Per contestare Ursula von der Leyen il PieperGate viene cavalcato dall’estrema destra, che sta già utilizzando il PfizerGate (lo scandalo degli sms spariti legati ai negoziati con l’amministratore delegato di Pfizer, Albert Bourla) come arma contundente. “Da von der Leyen mi aspetto risposte concrete ai cittadini ed europei (...), non favori agli amici nominati come inviati Ue per le Pmi”, ha detto ieri il leader della Lega, Matteo Salvini. Il guaio per Von der Leyen è che non è solo l’estrema destra anti europeista a essere scandalizzata. Alcuni gruppi della sua maggioranza – socialisti e liberali – hanno contestato pubblicamente la nomina.  La prossima settimana il Parlamento europeo dovrebbe votare un emendamento presentato dai Verdi per chiedere di “rescindere la nomina e lanciare un processo realmente trasparente e aperto per la selezione dell’inviato dell’Ue per le Pmi”. Il “no” del Ppe è scontato, dato che Pieper è membro del gruppo. Ma, se il centrosinistra e l’estrema destra voteranno insieme, Von der Leyen rischia di trovarsi in una posizione molto imbarazzante. Nel 1999 la Commissione Santer cadde perché la commissaria francese Edith Cresson rifiutò di dimettersi dopo le rivelazioni sull’assunzione del suo amico e dentista.

 

Ieri è scoppiato un altro piccolo scandalo nella bolla bruxellese. Von der Leyen ha scelto il suo capogabinetto alla Commissione, l’onnipotente Bjorn Siebert, come manager per la campagna elettorale per il Ppe. Siebert si è dovuto mettere in aspettativa fino al 10 giugno per evitare conflitti di interessi e sovrapposizioni di ruoli.

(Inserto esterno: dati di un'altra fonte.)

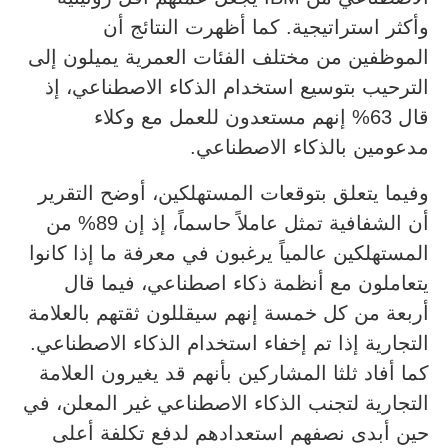
وأكثر استراتيجية. كما أظهرت النتائج أن
الموظفين من مختلف الفئات العمرية يميلون إلى
الترحيب بتوسيع استخدام الذكاء الاصطناعي، إذ
قال 63% إنهم مستعدون للعمل مع وكلاء
مدعومين بالذكاء الاصطناعي.
وفيما يتعلق بتوقعات المستهلكين، أوضح التقرير
أن الشفافية تمثل عاملاً حاسماً، إذ إن 89% من
المستهلكين عالمياً يرغبون في معرفة ما إذا كانوا
يتعاملون مع أنظمة ذكاء اصطناعي، فيما قال
أربعة من كل خمسة إنهم سيقللون ثقتهم بالعلامة
التجارية إذا تم إخفاء استخدام الذكاء الاصطناعي.
كما أفاد ثلثا المشاركين بأنهم قد يغيرون العلامة
التجارية لتجنب الذكاء الاصطناعي غير المعلن، في
حين أبدى نصفهم استعدادهم لدفع تكلفة أعلى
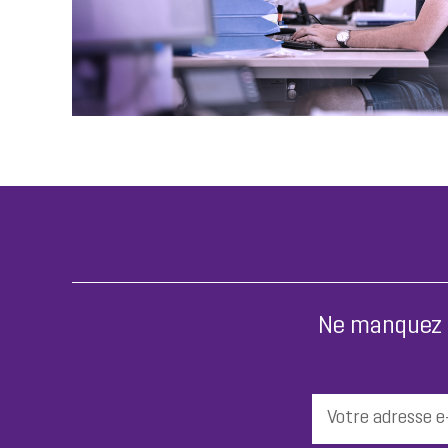
Ne manquez p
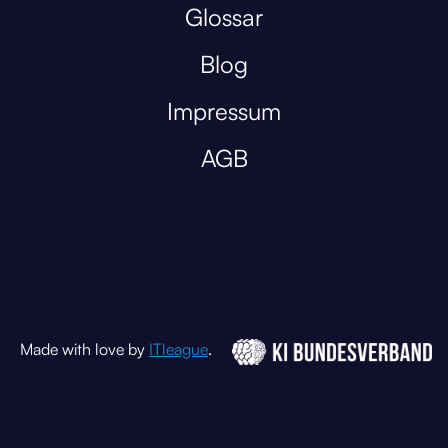
Glossar
Blog
Impressum
AGB
Made with love by
ITleague
.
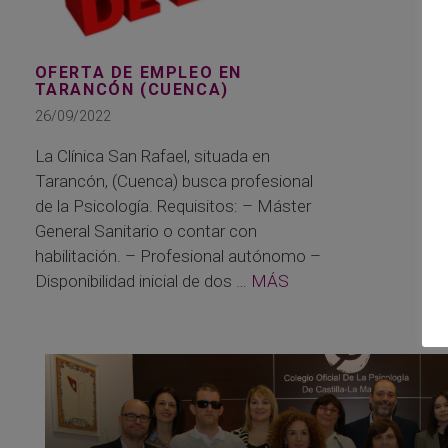
OFERTA DE EMPLEO EN
TARANCÓN (CUENCA)
26/09/2022
La Clínica San Rafael, situada en
Tarancón, (Cuenca) busca profesional
de la Psicología. Requisitos: – Máster
General Sanitario o contar con
habilitación. – Profesional autónomo –
Disponibilidad inicial de dos …
MÁS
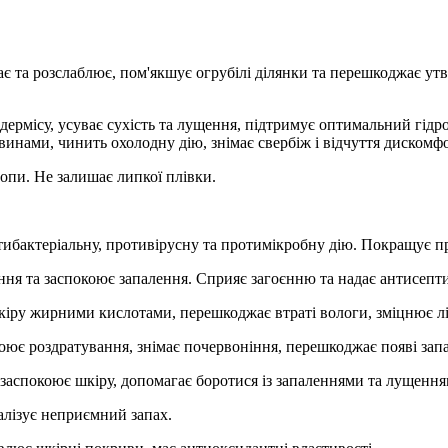
є та розслаблює, пом'якшує огрубілі ділянки та перешкоджає ут
дермісу, усуває сухість та лущення, підтримує оптимальний гідр
нами, чинить охолодну дію, знімає свербіж і відчуття дискомфо
опи. Не залишає липкої плівки.
ибактеріальну, противірусну та протимікробну дію. Покращує пр
ння та заспокоює запалення. Сприяє загоєнню та надає антисепт
кіру жирними кислотами, перешкоджає втраті вологи, зміцнює ліп
ює роздратування, знімає почервоніння, перешкоджає появі зап
 заспокоює шкіру, допомагає боротися із запаленнями та лущення
лізує неприємний запах.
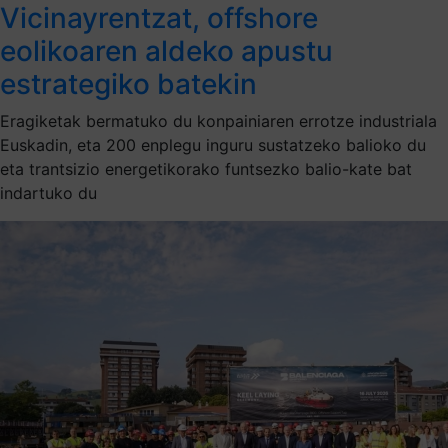
Vicinayrentzat, offshore
eolikoaren aldeko apustu
estrategiko batekin
Eragiketak bermatuko du konpainiaren errotze industriala
Euskadin, eta 200 enplegu inguru sustatzeko balioko du
eta trantsizio energetikorako funtsezko balio-kate bat
indartuko du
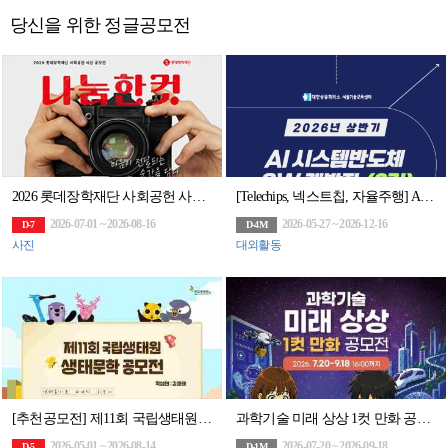
당신을 위한 정글공모전
2026 롯데장학재단 사회공헌 사진 공모전 '나눔한컷'
[Telechips, 넥스트칩, 자율주행] AI 시스템반도체 SW개발자 (2기)채용연계과정
2026-07-01 ~ 2026-08-16
2026-05-27 ~ 2026-12-16
D-7
D-4M
사진
대외활동
[추천공모전] 제11회 국립생태원 생태문학 공모전 (~8.14)
과학기술 미래 상상 1컷 만화 공모전(~9/18)
2026-05-01 ~ 2026-08-14
2026-07-20 ~ 2026-09-18
D-5
D-1M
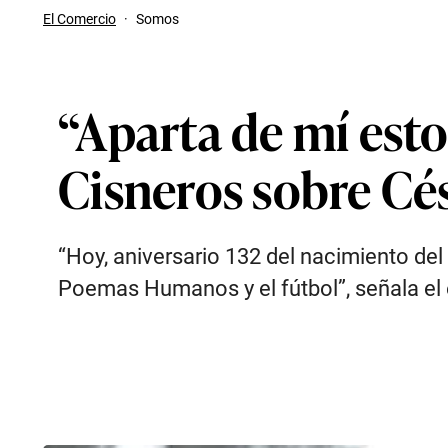
El Comercio
·
Somos
“Aparta de mí esto
Cisneros sobre Césa
“Hoy, aniversario 132 del nacimiento del 
Poemas Humanos y el fútbol”, señala el 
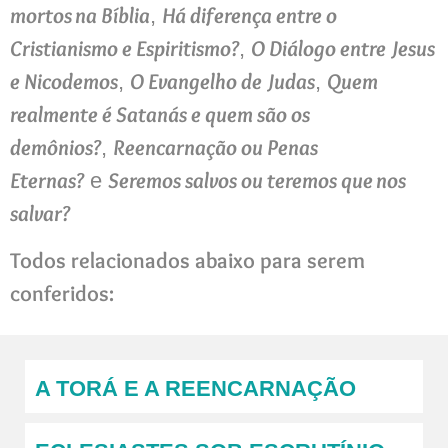
mortos na Bíblia
Há diferença entre o
,
Cristianismo e Espiritismo?
O Diálogo entre Jesus
,
e Nicodemos
O Evangelho de Judas
Quem
,
,
realmente é Satanás e quem são os
demônios?
Reencarnação ou Penas
,
Eternas?
Seremos salvos ou teremos que nos
e
salvar?
Todos relacionados abaixo para serem
conferidos:
A TORÁ E A REENCARNAÇÃO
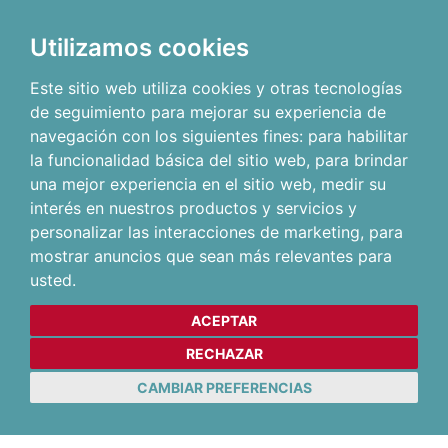
Utilizamos cookies
Este sitio web utiliza cookies y otras tecnologías
de seguimiento para mejorar su experiencia de
navegación con los siguientes fines:
para habilitar
la funcionalidad básica del sitio web
,
para brindar
una mejor experiencia en el sitio web
,
medir su
interés en nuestros productos y servicios y
personalizar las interacciones de marketing
,
para
mostrar anuncios que sean más relevantes para
usted
.
ACEPTAR
RECHAZAR
CAMBIAR PREFERENCIAS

Fino ad allora non potrà più discutere con i suoi interlocutori nelle capitali dentro e fuori dall’Ue. “Se Jake Sullivan (il consigliere alla sicurezza di Biden, ndr) chiama per discutere di Russia, Siebert dovrà dirottarlo su un altro funzionario”, spiega una fonte. “Dato il livello di centralizzazione della squadra von der Leyen, la macchina rischia di bloccarsi”, spiega un’altra fonte. Oltre a Siebert, Von der Leyen ha preso come portavoce per le elezioni l’austriaco Alexander Winterstein, un funzionario che appena un mese fa è stato promosso al posto di direttore nella direzione generale comunicazione della Commissione.

All’inizio dell’anno la conferma per un secondo mandato di Von der Leyen appariva una formalità. Con il PieperGate e la candidatura formale per il Ppe tutto è cambiato. Al Congresso di Bucarest del Ppe quasi metà dei delegati non ha votato per lei. Emmanuel Macron l’ha sconfessata perché non è rimasta “al di sopra dei partiti”. Giorgia Meloni, che appariva come una solida alleata, ora evoca la possibilità di presentare altri candidati. Anche i leader del suo Ppe sembrano pronti ad abbandonarla. Ieri Antonio Tajani, che è vicepresidente del Ppe, ha spiegato che ciò che conta è avere la presidenza della Commissione. “Dovrà essere un rappresentante del Ppe”. E pazienza se non sarà Ursula.